02.07.2005


Theodor Ickler

Aus dem Rat

Dem Gesamtpaket GZS habe ich zugestimmt

Aber nur weil die Richtung stimmt, im einzelnen ist noch vieles unzulänglich. Widersprochen habe ich (als einziger) dem Wunsch, §§ 38 und 39 fast unverändert zu übernehmen. In einigen Fällen habe ich mich der Stimme enthalten, weil die neuformulierten Texte zu unklar sind. Es wird also auch hier wieder ein Sondervotum fällig.
Immerhin ist zugesichert worden, daß „Handvoll“ usw. in einem allfälligen Wörterverzeichnis wiederhergestellt werden, da ihnen die neuformulierten Regeln nicht entgegenstehen. Aber das will ich erst einmal mit eigenen Augen sehen.

Bei der Silbentrennung wird es keine Einigung geben. Zu viele Ratsmitglieder wollen entweder aus wirtschaftlichen Interessen oder aus ideologischer Verbohrtheit so viele Trennstellen wie möglich „erlauben“ – mit dem fadenscheinigen Grund, jedem stehe es ja frei, darauf zu verzichten. Es würde ihnen genügen, die allgemeine Warnung vor sinnstörenden Trennungen voranzustellen. (Daher auch die traditionsreiche Albernheit mit dem „Urin-stinkt“, vor der ich gewarnt hatte.) Aber die bisherige Trennung war gerade dazu da, sinnstörende Trennungen fast automatisch zu verhindern.

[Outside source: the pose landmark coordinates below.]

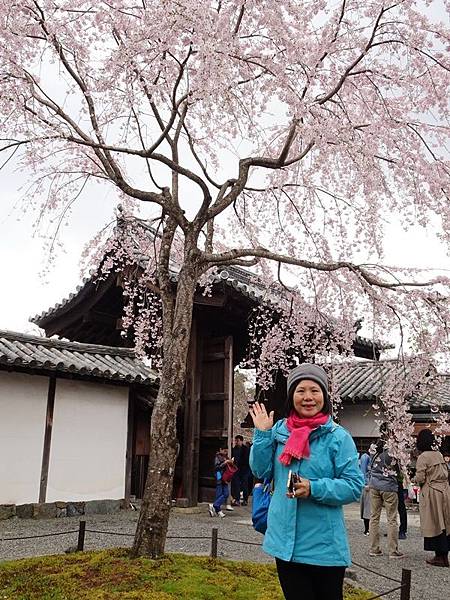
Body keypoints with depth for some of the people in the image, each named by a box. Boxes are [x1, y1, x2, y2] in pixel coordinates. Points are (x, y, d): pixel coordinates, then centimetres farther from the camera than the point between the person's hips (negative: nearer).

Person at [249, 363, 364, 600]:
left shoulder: (338, 437, -9)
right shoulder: (279, 430, 3)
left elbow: (354, 486, -11)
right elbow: (262, 472, 4)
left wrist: (314, 488, -23)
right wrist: (262, 434, -6)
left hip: (323, 546, -3)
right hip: (285, 540, 4)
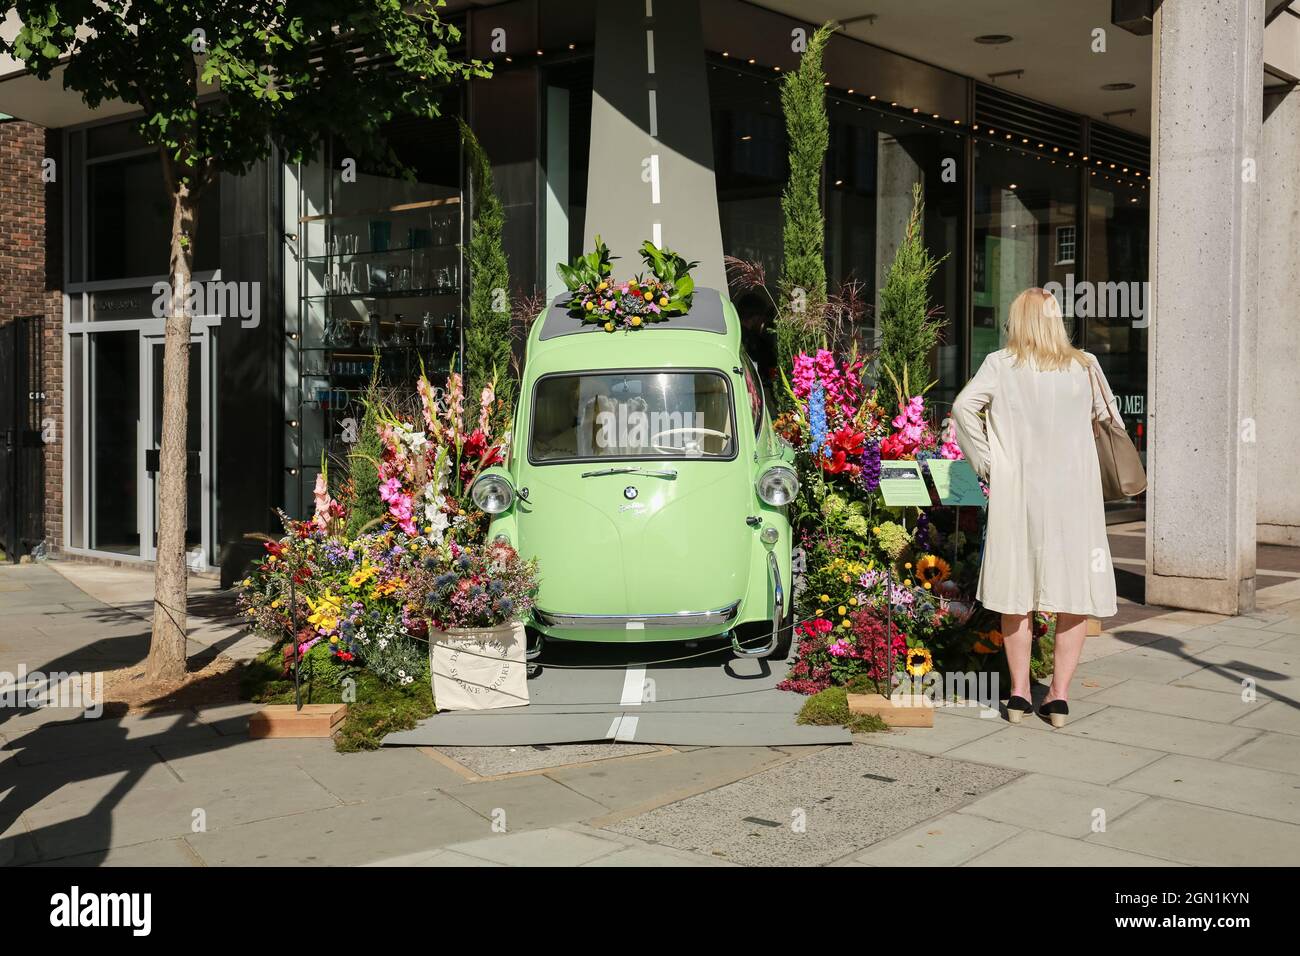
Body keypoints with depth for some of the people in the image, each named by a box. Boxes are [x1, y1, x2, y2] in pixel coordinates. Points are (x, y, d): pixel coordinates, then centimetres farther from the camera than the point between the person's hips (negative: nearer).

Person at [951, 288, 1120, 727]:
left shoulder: (1000, 365, -2)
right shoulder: (1083, 366, 3)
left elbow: (964, 407, -13)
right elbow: (1106, 416, 15)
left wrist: (986, 465, -5)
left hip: (1016, 493, 0)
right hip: (1074, 493, 0)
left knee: (1016, 590, 10)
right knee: (1075, 592, 9)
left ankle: (1019, 692, 14)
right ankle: (1058, 694, 8)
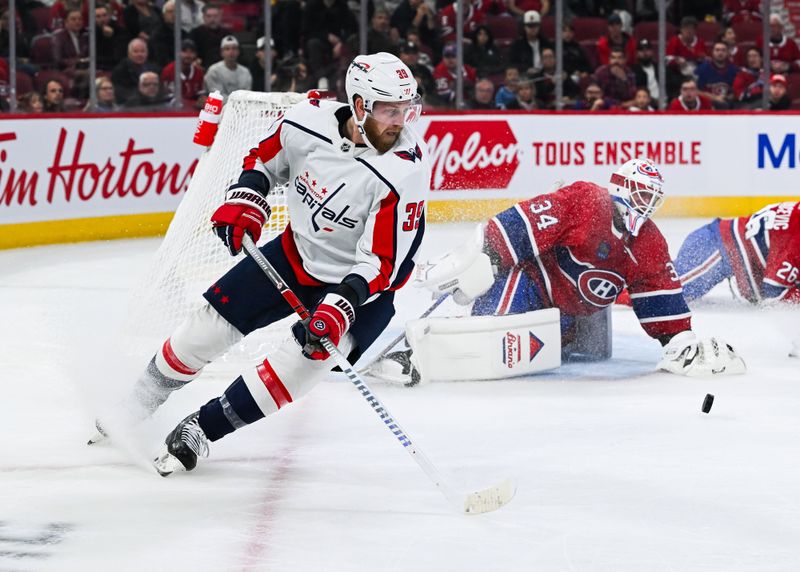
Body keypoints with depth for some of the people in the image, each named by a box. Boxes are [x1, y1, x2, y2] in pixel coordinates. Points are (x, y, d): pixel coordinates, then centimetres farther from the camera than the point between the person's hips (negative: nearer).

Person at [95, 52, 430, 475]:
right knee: (211, 325, 5)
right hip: (297, 250, 4)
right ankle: (135, 406, 29)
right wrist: (245, 200, -13)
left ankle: (203, 428, -5)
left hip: (359, 281, -4)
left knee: (307, 356, -22)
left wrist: (340, 307, -41)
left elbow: (381, 262, -30)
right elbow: (265, 156, 4)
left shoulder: (406, 170, -30)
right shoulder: (309, 120, -19)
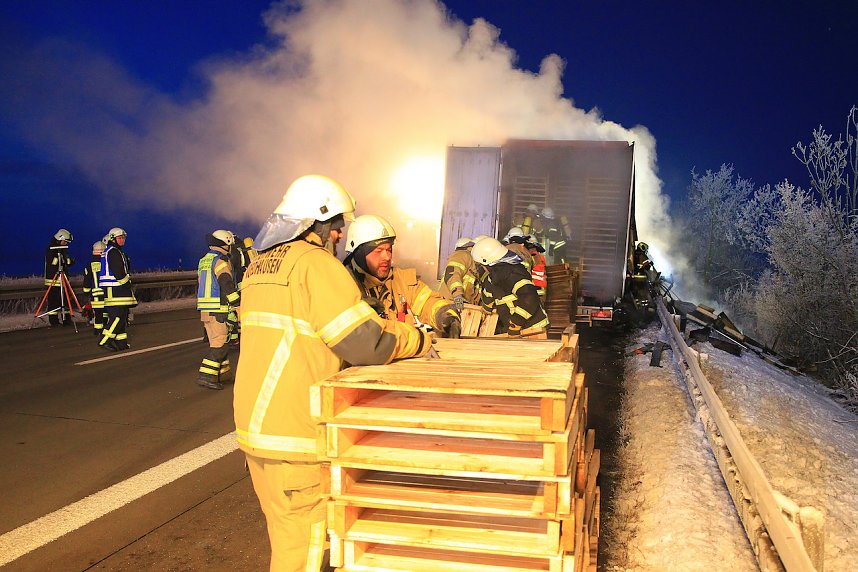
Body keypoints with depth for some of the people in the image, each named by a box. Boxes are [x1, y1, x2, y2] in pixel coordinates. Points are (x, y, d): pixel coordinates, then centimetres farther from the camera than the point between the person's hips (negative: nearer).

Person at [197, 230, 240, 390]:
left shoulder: (203, 261, 18)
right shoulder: (221, 261, -11)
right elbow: (228, 286, -20)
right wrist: (239, 306, -16)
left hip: (205, 310, 9)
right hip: (218, 310, -9)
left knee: (217, 340, 17)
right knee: (219, 345, -7)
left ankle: (221, 372, 24)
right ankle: (206, 376, -12)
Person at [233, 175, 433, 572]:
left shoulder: (259, 264, 14)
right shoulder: (316, 263, -14)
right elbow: (366, 343, -19)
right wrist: (419, 341, -1)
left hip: (254, 421, 9)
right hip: (293, 434, -9)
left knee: (285, 534, 22)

Die Qualitätsminderung der Texte kümmert sie überhaupt nicht, ganz zu schweigen von den bildungspolitischen Konsequenzen des Dummdeutsch in der Schule.

Auch an die Groß- und Kleinschreibung wollen viele überhaupt nicht ran, weil damit die ganze Reform gefährdet sei, wie ein Ratsmitglied nicht untreffend bemerkte. Zum Glück ist der Vorsitzende anderer Meinung und wurde gerüffelt, weil er im Spiegel-Interview die Behandlung der GKS noch für dieses Jahr angekündigt hatte – das sei nicht die Meinung des Rates. Auch bestehe kein Zeitdruck, dieses Thema aufzugreifen. Ich wies aber darauf hin, daß durch den KMK-Beschluß zur Verbindlichmachung der grotesken Großschreibungen usw. ein enormer Zeitdruck entstanden sei, weil dieser Unsinn keinesfalls zum 1. August über die Schulen verhängt werden dürfe. Dazu verlas ich ein paar Beispiele aus der Liste, die Frau Schmoll teilweise veröffentlicht hat.

Ein besonders angesehenes Mitglied nahm allerdings kein Blatt vor den Mund und warf die Frage auf, was wir sechs Jahre lang mit dieser Placebo-Veranstaltung zur Reparatur sprachwissenschaftlich unhaltbaren Unsinns eigentlich erreichen wollten.

Nun sollen wir auch noch Verbände vorschlagen, denen laut Statut unsere Beschlüsse vorgelegt werden müssen. Der Vorsitzende konnte den Hinweis nicht unterdrücken, daß diese Verbände ja schon reichlich im Rat vertreten seinen. Wahrscheinlich weiß er, daß die KMK eine Reservearmee vorhält, die „Verbändeallianz“ der Schulbuchverleger nämlich, die schlauerweise nicht gleich in den Rat selbst geschickt worden ist, damit sie als Geheimwaffe immer noch auf den Weg der Tugend zurückführen kann, was zu entgleiten droht. Wetten, daß der Bundeselternrat, der Philologenverband und der längst auf VdS-Kurs gebrachte Bundesschülervertreter (hat schon, welche Ehre, neben Ahnen und Wolff an einer entsprechenden Inszenierung mitwirken dürfen!) sich mit ihren voraussagbaren Voten melden werden?